Angel blinked stupidly. She was relieved to hear him tell her this, but also confused that he would entrust her with this secret. And yet she still knew nothing about him or whether anything he said was true. It could all be an elaborate charade.
She started to gather some syringes and needles. “I-I need to draw some of her blood. I want to see if they’re in there.”
He pulled out his pistol and gestured toward the door with it. “Okay, but remember, you need to act like you’re my prisoner. It’s very important that you look plenty scared.”
She nodded. As far as appearing frightened, looking down the barrel of his pistol, she didn’t have to act at all to make it convincing.
Chapter Forty Six
”Twenty minutes, sir,” the pilot announced.
Alvin Cheong sucked in a deep breath and stretched. His brain felt too big for his skull, and his stomach was more-than-slightly upset. He’d drunk more of the whiskey than he had a right to. One of the curses of being Asian was a genetic predisposition to intoxication caused by a polymorphism of the ALDH gene
involved in alcohol metabolism. It also made his skin flush, sometimes uncomfortably. Though he had an affinity for the taste, he abhorred the physical results, which was probably how he’d managed to avoid becoming a full-fledged alcoholic over the years.
Nevertheless, at the moment, he was grateful for the whiskey’s inebriating effect, as it had lessened the tedium of sorting through the papers and helped shorten the duration of the flight. And as he gazed upon the neatly arranged stacks with a level of muted satisfaction, it also helped dull the disappointment he felt at gaining so little additional insight into the relationship between the woman he’d entrusted to verify his team’s suspicions and the two men to which she’d been most close as an adult. What’s more, Cheong had been unable to dig up any more information about David Eitan’s invention or the person or persons who had expressed interest in it once upon a time.
To another man, these details might have seemed insignificant, but Alvin Cheong’s mind kept returning to them time and again.
He knew he had only just begun to scratch the surface in his quest to understand the woman better. His team still had thousands of photographs and the encrypted files on her laptop to sift through. And his assistant in DC still hadn’t gotten back to him, which itself was a bit troubling. But then again, he tended to immerse himself so deeply into his roles that he sometimes forgot to surface as regularly as Cheong would have liked.

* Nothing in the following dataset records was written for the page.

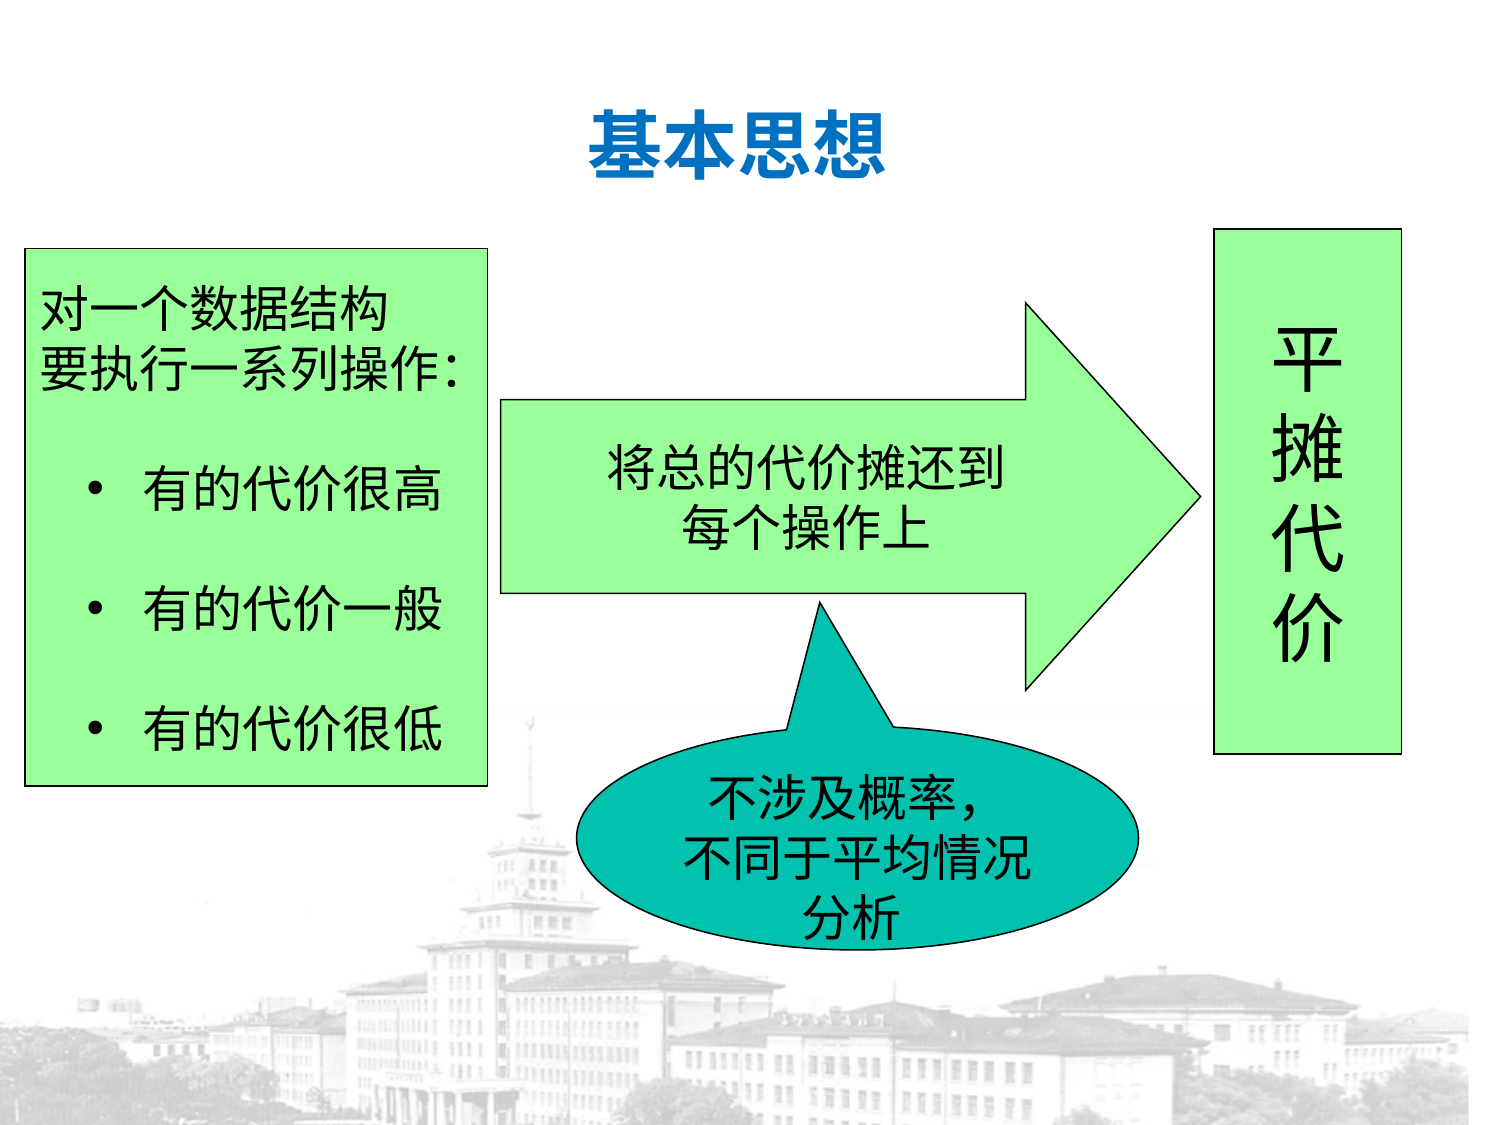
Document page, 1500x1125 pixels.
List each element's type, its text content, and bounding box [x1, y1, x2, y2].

picture [0, 529, 1500, 1125]
title 基本思想 [62, 49, 1413, 238]
text_box 不涉及概率， 不同于平均情况分析 [576, 602, 1139, 950]
text_box 平 摊 代 价 [1213, 238, 1402, 754]
text_box 将总的代价摊还到 每个操作上 [500, 302, 1201, 691]
text_box 对一个数据结构 要执行一系列操作： 有的代价很高 有的代价一般 有的代价很低 [24, 248, 488, 786]
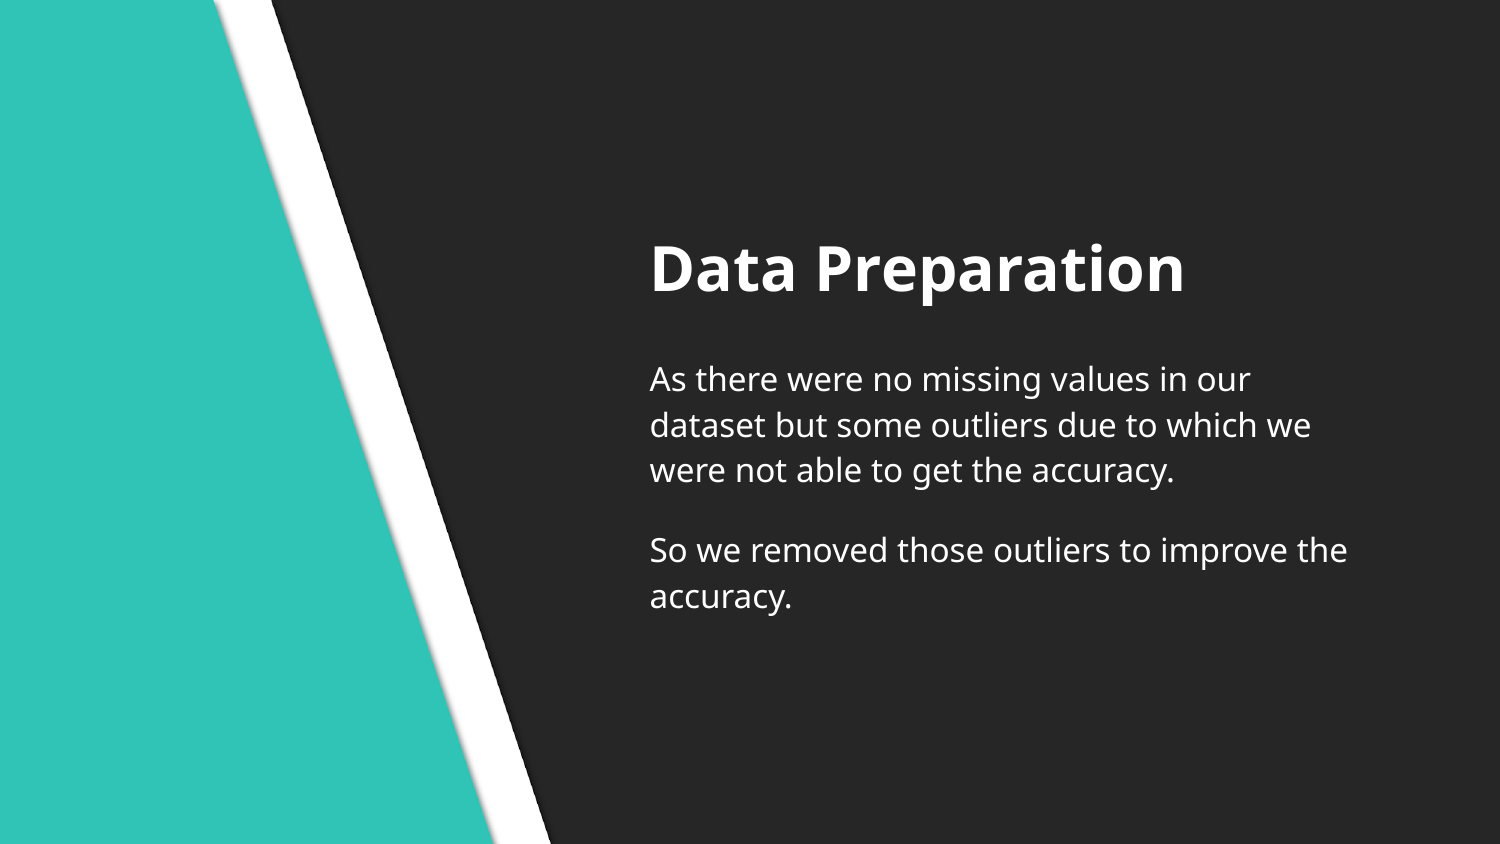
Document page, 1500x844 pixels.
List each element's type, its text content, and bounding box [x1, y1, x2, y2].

The photographer persona had been one such example. Cheong had balked at the cost of the cameras DeBryan had purchased for the charade, but he’d insisted that anything cheaper and Missus de l’Enfantine would have seen right through the guise. And the boys he’d hired to rough him up on the island had been unnecessarily careless with the expensive equipment. One of the camera bodies and a lens had been damaged beyond repair. They were fifteen grand worth of junk now.
Worthless, just like this bottle, Cheong thought, tipping the neck of the Macallan over his glass. He reconsidered, then angled the bottle away and decanted the remaining eight thousand dollars of rare amber liquid down the drain of the bar. It’s just money, after all. It’ll all be useless soon enough.